-- GOAL OF THE EXERCISE --
Decide whether each statement below agrees with the text on owners and stakeholders. For each, answer yes or no and quote the words of the text that settle it. 1. The employees and customers of Market Basket were fond of the CEO the board fired. 2. Credit card companies and issuing banks moved to Chip-'n-Pin technology early in the last decade. 3. The text credits Experian with explaining why customers pay higher interest rates.

Monday, August 4, 2014

Maximizing Owners or Optimizing Stakeholders?


Boston Globe carried an interesting article  by Leon Neyfakh exploring the idea whether enterprises exist solely to maximize wealth of their owners (shareholders), or should they look at the interest of other “stakeholders” as well.

This debate was once again triggered by the events at Market Basket after the board fired their CEO, who was well loved by the employees and customers.

The notion that enterprises are standalone entities where management works to further the interest of the owners only, gained ground when Milton Friedman advanced the argument that the businesses should not get into the realm of “social responsibility.”  To that extent Friedman has an undisputable argument.  However, the assumption that a business operates with just one single objective is pushing some businesses in an absurd direction.

The following two recent examples show the distortions being created for customers and employees, the two main pillars that keep a business enterprise going.

Credit Card frauds: High cost to customers


Take for example the credit cards frauds that have broken out like an epidemic in the last few years.  Credit card companies and issuing banks have been resisting the upgrade to the new Chip-‘n-Pin technology since the last decade. They cite high cost of transition (translated to mean reduced profits) as the main impediment. Meanwhile customers pay the price, not only as victims of such scams but also in shelling out higher interest rates (as explained by Experian) as issuing banks resort to costly insurance to contain their risk. Clearly no entity in the chain – stores, banks and credit card companies are quite sensitive to the customer’s interest, apart from the obligatory (and mostly empty) words- we take your security seriously! Seriously?

-- DATASET --
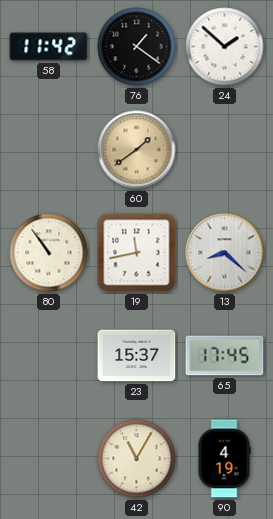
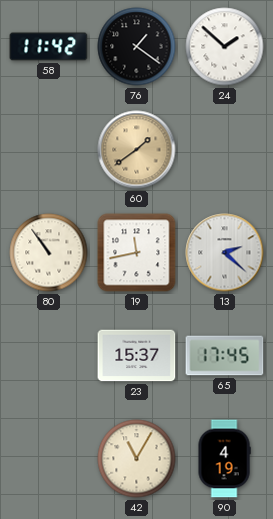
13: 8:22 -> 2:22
* * *
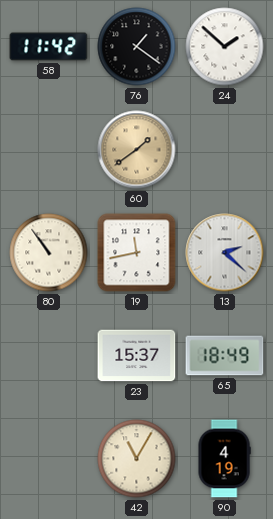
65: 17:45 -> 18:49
* * *
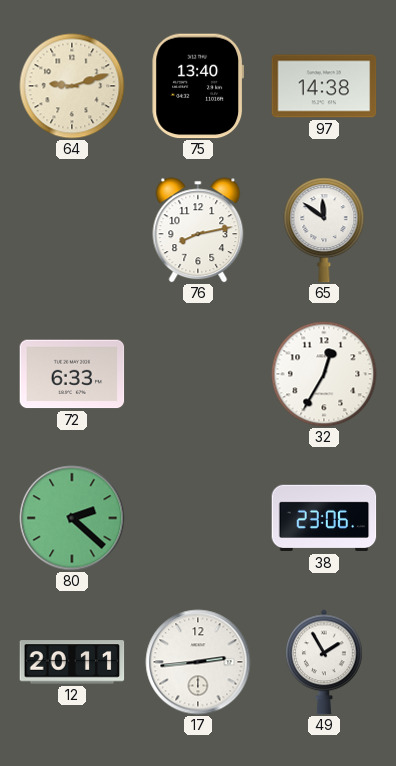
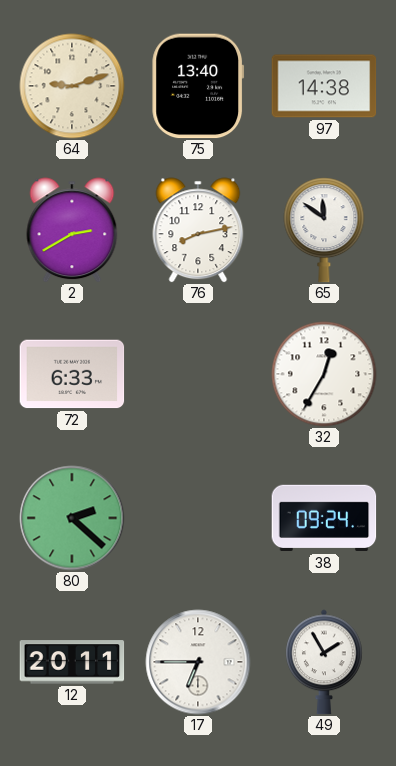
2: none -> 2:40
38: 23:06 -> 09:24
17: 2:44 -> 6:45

-- ANSWER BELOW --
1. Yes: "the board fired their CEO, who was well loved by the employees and customers."
2. No: "Credit card companies and issuing banks have been resisting the upgrade to the new Chip-‘n-Pin technology since the last decade."
3. Yes: "shelling out higher interest rates (as explained by Experian)"